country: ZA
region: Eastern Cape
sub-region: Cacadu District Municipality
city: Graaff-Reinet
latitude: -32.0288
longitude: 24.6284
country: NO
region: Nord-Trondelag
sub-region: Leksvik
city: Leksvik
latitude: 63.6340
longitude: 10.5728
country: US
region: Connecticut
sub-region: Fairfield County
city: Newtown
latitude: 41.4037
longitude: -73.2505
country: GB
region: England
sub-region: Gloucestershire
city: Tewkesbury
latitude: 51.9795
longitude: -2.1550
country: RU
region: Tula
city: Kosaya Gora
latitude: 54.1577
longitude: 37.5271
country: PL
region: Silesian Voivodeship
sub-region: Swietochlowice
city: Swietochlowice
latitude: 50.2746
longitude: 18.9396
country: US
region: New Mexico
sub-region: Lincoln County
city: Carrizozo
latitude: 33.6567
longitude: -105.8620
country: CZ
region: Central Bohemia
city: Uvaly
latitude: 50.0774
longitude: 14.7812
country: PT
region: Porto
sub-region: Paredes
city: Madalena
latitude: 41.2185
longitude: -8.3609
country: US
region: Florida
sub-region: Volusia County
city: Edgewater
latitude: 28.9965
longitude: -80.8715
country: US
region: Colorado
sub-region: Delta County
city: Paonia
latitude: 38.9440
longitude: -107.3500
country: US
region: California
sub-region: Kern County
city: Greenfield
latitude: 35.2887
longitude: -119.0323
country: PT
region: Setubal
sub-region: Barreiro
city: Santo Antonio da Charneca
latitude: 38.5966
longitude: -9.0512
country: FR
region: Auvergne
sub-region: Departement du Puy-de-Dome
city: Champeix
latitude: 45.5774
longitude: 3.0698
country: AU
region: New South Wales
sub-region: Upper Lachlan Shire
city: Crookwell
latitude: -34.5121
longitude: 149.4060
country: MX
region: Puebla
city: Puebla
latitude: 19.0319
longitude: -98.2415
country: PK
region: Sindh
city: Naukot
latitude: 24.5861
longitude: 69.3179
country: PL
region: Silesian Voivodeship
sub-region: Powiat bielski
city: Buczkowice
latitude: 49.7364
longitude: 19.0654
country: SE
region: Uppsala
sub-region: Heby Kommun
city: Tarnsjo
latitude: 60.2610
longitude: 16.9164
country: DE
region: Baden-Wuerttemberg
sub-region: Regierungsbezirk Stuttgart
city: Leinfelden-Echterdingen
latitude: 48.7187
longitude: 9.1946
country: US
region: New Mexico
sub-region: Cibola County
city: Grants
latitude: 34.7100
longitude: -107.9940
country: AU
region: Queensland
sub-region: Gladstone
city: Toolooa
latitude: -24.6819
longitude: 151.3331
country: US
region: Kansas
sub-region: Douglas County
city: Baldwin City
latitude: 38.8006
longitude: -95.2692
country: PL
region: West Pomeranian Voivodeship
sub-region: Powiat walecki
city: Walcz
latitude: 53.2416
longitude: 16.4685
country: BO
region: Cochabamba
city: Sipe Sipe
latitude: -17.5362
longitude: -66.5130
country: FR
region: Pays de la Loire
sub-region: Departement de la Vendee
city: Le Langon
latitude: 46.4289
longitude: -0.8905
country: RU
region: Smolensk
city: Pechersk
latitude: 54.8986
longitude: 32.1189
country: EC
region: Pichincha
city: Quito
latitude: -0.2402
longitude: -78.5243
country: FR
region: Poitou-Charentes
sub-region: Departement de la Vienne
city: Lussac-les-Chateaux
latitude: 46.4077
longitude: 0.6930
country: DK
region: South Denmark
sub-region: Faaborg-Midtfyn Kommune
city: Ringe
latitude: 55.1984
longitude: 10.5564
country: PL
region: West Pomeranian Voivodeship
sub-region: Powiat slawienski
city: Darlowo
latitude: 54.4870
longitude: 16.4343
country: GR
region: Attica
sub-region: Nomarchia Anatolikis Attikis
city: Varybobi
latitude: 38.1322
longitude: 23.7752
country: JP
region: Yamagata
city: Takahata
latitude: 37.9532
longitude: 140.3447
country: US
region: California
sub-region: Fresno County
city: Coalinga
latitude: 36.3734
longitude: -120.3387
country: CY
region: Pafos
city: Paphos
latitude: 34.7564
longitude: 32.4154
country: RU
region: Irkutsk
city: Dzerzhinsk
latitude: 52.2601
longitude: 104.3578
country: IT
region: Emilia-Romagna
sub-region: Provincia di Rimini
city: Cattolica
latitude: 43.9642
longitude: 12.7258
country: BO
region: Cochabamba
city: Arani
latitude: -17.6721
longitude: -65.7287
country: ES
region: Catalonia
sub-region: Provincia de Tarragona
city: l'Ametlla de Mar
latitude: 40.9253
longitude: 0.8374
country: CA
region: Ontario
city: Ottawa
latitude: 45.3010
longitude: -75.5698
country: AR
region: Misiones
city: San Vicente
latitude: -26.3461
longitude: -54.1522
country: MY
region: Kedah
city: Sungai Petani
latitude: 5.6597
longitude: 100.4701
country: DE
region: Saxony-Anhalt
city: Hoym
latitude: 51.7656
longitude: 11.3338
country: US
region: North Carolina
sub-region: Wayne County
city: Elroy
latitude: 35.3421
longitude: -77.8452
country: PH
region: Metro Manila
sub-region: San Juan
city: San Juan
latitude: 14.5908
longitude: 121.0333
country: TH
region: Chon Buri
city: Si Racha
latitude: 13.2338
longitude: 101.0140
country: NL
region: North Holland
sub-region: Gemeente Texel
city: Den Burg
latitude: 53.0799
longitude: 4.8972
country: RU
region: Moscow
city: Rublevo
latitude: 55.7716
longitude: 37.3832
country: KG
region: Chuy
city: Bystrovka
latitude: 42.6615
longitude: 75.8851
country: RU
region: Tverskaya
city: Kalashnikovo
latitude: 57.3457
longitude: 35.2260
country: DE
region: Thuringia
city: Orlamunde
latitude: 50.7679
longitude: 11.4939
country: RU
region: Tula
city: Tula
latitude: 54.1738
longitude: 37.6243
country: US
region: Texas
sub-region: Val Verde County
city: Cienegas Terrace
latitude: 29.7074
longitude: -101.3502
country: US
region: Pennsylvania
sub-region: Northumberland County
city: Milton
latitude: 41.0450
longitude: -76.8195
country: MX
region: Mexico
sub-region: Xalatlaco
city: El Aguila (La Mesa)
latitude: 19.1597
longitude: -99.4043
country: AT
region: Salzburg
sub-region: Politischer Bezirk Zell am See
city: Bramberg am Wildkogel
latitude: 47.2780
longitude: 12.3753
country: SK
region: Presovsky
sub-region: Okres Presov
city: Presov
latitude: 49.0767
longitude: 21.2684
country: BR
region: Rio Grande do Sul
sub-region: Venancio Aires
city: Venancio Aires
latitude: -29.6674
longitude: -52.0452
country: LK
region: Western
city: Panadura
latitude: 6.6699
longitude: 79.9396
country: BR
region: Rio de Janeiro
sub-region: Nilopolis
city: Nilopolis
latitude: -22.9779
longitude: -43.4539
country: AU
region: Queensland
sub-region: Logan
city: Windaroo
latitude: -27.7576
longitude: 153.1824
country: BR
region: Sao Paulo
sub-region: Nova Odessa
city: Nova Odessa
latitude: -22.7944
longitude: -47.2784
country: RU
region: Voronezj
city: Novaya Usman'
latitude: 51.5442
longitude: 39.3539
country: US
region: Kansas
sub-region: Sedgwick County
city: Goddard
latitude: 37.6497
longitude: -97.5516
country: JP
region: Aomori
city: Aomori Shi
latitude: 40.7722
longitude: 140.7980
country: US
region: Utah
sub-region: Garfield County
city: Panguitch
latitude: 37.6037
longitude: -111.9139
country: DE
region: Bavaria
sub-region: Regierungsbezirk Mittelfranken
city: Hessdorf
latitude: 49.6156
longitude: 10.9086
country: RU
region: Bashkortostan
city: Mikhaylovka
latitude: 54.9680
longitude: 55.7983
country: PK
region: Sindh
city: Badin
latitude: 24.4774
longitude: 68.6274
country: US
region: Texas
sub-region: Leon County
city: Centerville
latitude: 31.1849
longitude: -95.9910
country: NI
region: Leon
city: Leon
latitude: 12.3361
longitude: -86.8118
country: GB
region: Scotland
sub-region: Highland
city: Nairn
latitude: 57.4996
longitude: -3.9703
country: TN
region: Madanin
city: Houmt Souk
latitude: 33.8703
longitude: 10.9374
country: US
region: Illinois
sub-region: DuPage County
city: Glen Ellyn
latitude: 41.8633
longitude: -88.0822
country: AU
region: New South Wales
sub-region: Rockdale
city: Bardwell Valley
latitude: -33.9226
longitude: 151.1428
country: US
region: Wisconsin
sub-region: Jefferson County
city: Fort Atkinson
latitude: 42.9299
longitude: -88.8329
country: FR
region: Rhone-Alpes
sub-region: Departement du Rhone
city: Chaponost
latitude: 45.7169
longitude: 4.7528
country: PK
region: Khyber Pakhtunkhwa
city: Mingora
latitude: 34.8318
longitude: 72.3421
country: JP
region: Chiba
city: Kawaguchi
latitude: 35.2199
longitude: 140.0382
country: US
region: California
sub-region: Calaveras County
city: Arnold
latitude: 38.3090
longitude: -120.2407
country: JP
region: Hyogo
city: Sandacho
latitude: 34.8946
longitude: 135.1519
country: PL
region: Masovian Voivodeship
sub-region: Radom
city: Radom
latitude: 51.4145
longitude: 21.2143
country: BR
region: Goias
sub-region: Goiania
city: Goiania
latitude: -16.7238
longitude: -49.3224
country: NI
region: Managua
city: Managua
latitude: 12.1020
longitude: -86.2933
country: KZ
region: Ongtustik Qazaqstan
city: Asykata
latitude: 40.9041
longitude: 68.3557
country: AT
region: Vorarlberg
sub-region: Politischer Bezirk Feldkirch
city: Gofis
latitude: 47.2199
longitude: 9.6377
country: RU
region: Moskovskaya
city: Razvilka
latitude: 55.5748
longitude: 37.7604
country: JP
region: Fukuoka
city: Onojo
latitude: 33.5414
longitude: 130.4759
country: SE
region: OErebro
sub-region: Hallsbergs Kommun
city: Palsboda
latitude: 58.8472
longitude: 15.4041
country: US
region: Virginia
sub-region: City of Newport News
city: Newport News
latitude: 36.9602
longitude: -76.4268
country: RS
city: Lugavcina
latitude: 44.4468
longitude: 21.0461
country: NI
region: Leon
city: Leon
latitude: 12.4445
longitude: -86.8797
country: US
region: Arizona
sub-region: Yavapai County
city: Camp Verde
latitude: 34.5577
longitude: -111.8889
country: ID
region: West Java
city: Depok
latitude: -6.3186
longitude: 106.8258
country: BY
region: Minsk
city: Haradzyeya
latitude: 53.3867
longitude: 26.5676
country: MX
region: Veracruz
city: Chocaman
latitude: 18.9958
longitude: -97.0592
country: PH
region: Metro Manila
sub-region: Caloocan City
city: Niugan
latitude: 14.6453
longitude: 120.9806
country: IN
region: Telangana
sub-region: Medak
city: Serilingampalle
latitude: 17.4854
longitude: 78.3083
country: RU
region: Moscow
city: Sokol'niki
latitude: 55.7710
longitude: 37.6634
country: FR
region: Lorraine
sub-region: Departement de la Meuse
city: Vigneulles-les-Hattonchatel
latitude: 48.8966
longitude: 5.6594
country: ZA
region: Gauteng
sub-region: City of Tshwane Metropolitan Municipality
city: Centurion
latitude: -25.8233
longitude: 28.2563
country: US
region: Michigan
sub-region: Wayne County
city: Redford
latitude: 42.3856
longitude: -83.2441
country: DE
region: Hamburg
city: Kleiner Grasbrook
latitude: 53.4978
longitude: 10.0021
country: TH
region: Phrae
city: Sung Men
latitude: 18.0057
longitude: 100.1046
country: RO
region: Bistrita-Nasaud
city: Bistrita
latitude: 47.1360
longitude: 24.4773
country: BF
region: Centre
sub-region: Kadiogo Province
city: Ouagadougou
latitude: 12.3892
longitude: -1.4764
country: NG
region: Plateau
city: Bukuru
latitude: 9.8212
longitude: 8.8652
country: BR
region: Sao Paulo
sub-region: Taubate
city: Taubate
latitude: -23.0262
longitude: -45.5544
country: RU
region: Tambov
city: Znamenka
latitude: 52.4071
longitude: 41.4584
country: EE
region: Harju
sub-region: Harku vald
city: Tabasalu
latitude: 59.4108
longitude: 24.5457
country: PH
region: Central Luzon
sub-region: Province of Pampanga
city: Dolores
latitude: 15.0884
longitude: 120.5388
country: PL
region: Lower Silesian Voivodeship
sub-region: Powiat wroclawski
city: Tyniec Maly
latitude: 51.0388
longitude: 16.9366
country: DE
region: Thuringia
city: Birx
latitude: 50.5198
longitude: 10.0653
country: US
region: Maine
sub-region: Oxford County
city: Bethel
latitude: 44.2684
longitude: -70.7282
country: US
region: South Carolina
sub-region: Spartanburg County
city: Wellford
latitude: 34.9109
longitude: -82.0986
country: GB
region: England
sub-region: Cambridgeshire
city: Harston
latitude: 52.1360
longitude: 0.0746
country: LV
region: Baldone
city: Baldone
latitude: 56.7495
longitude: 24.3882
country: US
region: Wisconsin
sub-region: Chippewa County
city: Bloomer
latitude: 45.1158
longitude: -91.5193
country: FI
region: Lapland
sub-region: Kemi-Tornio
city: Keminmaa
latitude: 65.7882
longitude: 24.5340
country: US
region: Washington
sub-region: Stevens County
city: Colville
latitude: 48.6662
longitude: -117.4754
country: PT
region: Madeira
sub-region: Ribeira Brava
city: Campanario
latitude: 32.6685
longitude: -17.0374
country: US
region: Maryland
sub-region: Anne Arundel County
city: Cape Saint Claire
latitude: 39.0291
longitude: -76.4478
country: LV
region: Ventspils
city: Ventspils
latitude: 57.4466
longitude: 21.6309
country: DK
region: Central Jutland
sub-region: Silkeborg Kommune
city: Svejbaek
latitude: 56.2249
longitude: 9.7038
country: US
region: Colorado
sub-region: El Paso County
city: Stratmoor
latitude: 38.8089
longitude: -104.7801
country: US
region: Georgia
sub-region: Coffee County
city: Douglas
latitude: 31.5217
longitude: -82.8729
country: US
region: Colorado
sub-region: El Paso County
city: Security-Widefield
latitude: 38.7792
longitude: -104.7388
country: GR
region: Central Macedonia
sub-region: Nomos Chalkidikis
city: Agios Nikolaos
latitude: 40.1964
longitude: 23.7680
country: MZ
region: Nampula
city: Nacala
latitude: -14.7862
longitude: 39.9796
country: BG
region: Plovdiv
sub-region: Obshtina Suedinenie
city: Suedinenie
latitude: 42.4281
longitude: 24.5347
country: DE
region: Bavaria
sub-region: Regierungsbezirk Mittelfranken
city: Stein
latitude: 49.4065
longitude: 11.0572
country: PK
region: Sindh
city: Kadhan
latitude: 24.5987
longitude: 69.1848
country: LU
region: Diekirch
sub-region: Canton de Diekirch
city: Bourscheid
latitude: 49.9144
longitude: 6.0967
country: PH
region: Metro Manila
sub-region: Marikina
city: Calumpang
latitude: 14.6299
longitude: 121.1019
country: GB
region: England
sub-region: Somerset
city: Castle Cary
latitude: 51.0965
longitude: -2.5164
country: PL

◆ ◆ ◆ ◆

• [What is asked]:
Reproduce the material from the start up to and including the line with "city: Tewkesbury".

• [Reply]:
country: ZA
region: Eastern Cape
sub-region: Cacadu District Municipality
city: Graaff-Reinet
latitude: -32.0288
longitude: 24.6284
country: NO
region: Nord-Trondelag
sub-region: Leksvik
city: Leksvik
latitude: 63.6340
longitude: 10.5728
country: US
region: Connecticut
sub-region: Fairfield County
city: Newtown
latitude: 41.4037
longitude: -73.2505
country: GB
region: England
sub-region: Gloucestershire
city: Tewkesbury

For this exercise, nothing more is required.